_Directions:_
(a) Name every source file that appears in the memory leak output quoted in the guide to fixing bad commits.
(b) In the guide to fixing bad commits, how many test suites failed in the memory testing nightly build for r13190?
(c) Resume the guide to fixing bad commits at the point where it ends.

ChasteGuides/AutomatedBuildGuide

Fixing bad commits

Or, how to understand the automated emails telling you something's wrong, and what to do about them. Also covers how to fix nightly test failures.

See also ChasteGuides/BestPracticeGuide.

1. Is the "bad commit" my fault?

Broken builds

If you see Build failed (check build log for ": ***"). then this is a broken build. A broken build (that is, broken compilation) is more serious than broken tests. It potentially means that there will be no nightly test results, and will probably interfere with the work of every other Chaste developer until it is fixed. Check the build log for strings matching ": ***"

Broken tests

2. Nightly tests

Here we list some common causes of nightly test failures (with specific examples) and how to fix them.

Memory testing

A common cause of memory leaks is forgetting to delete a new pointer at the end of a test. We now provide an example of this type of memory leak and how to fix it. The memory testing nightly build for r13190 failed 1 out of 256 test suites. Memory leaks were found in the TestForces test suite. Part of the output for this test suite is shown below:

160 bytes in 1 blocks are definitely lost in loss record 3 of 6
   at 0x4C23809: operator new(unsigned long) (vg_replace_malloc.c:230)
   by 0x7FB662: TestForces::TestRepulsionForceMethods() (TestForces.hpp:678)
   by 0x7FCD57: TestDescription_TestForces_TestRepulsionForceMethods::runTest() (TestForcesRunner.cpp:73)
   by 0x718E39: CxxTest::RealTestDescription::run() (RealDescriptions.cpp:96)
   by 0x742FDB: CxxTest::TestRunner::runTest(CxxTest::TestDescription&) (TestRunner.h:74)

_Supplied records:_
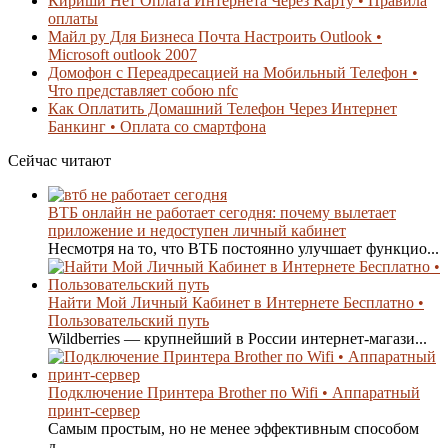
Кириши Нет Оплата Интернета Через Карту • Правила
оплаты
Майл ру Для Бизнеса Почта Настроить Outlook •
Microsoft outlook 2007
Домофон с Переадресацией на Мобильный Телефон •
Что представляет собою nfc
Как Оплатить Домашний Телефон Через Интернет
Банкинг • Оплата со смартфона
Сейчас читают
ВТБ онлайн не работает сегодня: почему вылетает
приложение и недоступен личный кабинет
Несмотря на то, что ВТБ постоянно улучшает функцио...
Найти Мой Личный Кабинет в Интернете Бесплатно •
Пользовательский путь
Wildberries — крупнейший в России интернет-магази...
Подключение Принтера Brother по Wifi • Аппаратный
принт-сервер
Самым простым, но не менее эффективным способом
д...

_Answers:_
(a) vg_replace_malloc.c, TestForces.hpp, TestForcesRunner.cpp, RealDescriptions.cpp, TestRunner.h

(b) 1 out of 256 test suites failed.

(c)
   by 0x7430B7: CxxTest::TestRunner::runSuite(CxxTest::SuiteDescription&) (TestRunner.h:61)
   by 0x7C6704: CxxTest::TestRunner::runWorld() (TestRunner.h:46)
   by 0x7C67C0: CxxTest::TestRunner::runAllTests(CxxTest::TestListener&) (TestRunner.h:23)
   by 0x7C6846: CxxTest::ErrorFormatter::run() (ErrorFormatter.h:47)
   by 0x719135: main (TestForcesRunner.cpp:19)

From this output we can see that a memory leak occurred because a new pointer was created within the test TestRepulsionForceMethods(), but was not deleted at the end of this test. This memory leak was fixed in r13191.

See also FixingMemoryTesting.

Coverage

A common cause of coverage failures is forgetting to add tests for all possible cases in an if/else or switch statement, or test that any EXCEPTIONs are thrown under the correct circumstances. We now provide an example of this type of coverage failure and how to fix it. The coverage nightly build for r12897 failed 1 out of 604 test suites. A coverage failure was found in the file AbstractFeCableObjectAssembler.hpp. Part of the output for this file is shown below:

        1:  389:    if (mAssembleMatrix)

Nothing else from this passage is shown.